## What you have to do
Among the records below, find the lines with the word "Robotics" and copy them.

▬▬▬▬▬▬▬▬▬▬

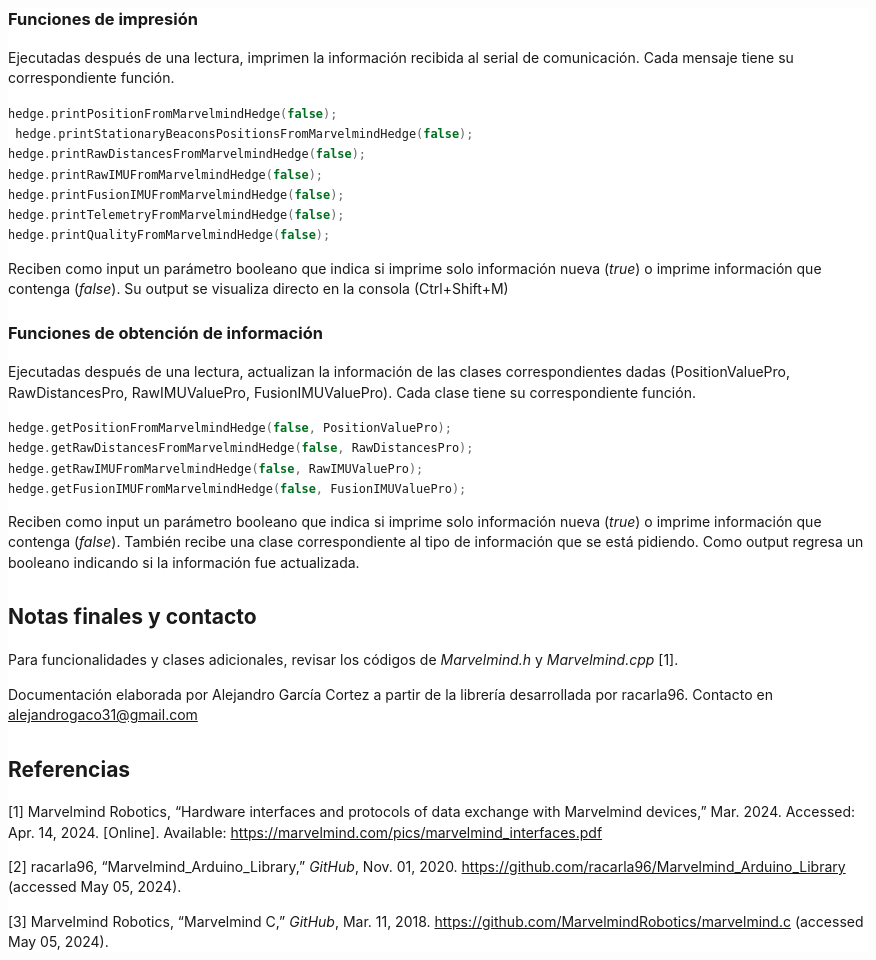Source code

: ### Funciones de impresión
Ejecutadas después de una lectura, imprimen la información recibida al serial de comunicación. Cada mensaje tiene su correspondiente función.
```cpp
hedge.printPositionFromMarvelmindHedge(false);
 hedge.printStationaryBeaconsPositionsFromMarvelmindHedge(false);
hedge.printRawDistancesFromMarvelmindHedge(false);
hedge.printRawIMUFromMarvelmindHedge(false);
hedge.printFusionIMUFromMarvelmindHedge(false);
hedge.printTelemetryFromMarvelmindHedge(false);
hedge.printQualityFromMarvelmindHedge(false);
```
Reciben como input un parámetro booleano que indica si imprime solo información nueva (*true*) o imprime información que contenga (*false*). Su output se visualiza directo en la consola (Ctrl+Shift+M)

### Funciones de obtención de información
Ejecutadas después de una lectura, actualizan la información de las clases correspondientes dadas (PositionValuePro, RawDistancesPro, RawIMUValuePro, FusionIMUValuePro). Cada clase tiene su correspondiente función. 

```cpp
hedge.getPositionFromMarvelmindHedge(false, PositionValuePro);
hedge.getRawDistancesFromMarvelmindHedge(false, RawDistancesPro);
hedge.getRawIMUFromMarvelmindHedge(false, RawIMUValuePro);
hedge.getFusionIMUFromMarvelmindHedge(false, FusionIMUValuePro);
```
Reciben como input un parámetro booleano que indica si imprime solo información nueva (*true*) o imprime información que contenga (*false*). También recibe una clase correspondiente al tipo de información que se está pidiendo. Como output regresa un booleano indicando si la información fue actualizada. 

## Notas finales y contacto
Para funcionalidades y clases adicionales, revisar los códigos de *Marvelmind.h* y *Marvelmind.cpp* [1].

Documentación elaborada por Alejandro García Cortez a partir de la librería desarrollada por racarla96. Contacto en alejandrogaco31@gmail.com

## Referencias
[1] Marvelmind Robotics, “Hardware interfaces and protocols of data exchange with Marvelmind devices,” Mar. 2024. Accessed: Apr. 14, 2024. [Online]. Available: https://marvelmind.com/pics/marvelmind_interfaces.pdf

[2] racarla96, “Marvelmind_Arduino_Library,” _GitHub_, Nov. 01, 2020. https://github.com/racarla96/Marvelmind_Arduino_Library (accessed May 05, 2024).

[3] Marvelmind Robotics, “Marvelmind C,” _GitHub_, Mar. 11, 2018. https://github.com/MarvelmindRobotics/marvelmind.c (accessed May 05, 2024).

▬▬▬▬▬▬▬▬▬▬

## Response
[1] Marvelmind Robotics, “Hardware interfaces and protocols of data exchange with Marvelmind devices,” Mar. 2024. Accessed: Apr. 14, 2024. [Online]. Available: https://marvelmind.com/pics/marvelmind_interfaces.pdf
[3] Marvelmind Robotics, “Marvelmind C,” _GitHub_, Mar. 11, 2018. https://github.com/MarvelmindRobotics/marvelmind.c (accessed May 05, 2024).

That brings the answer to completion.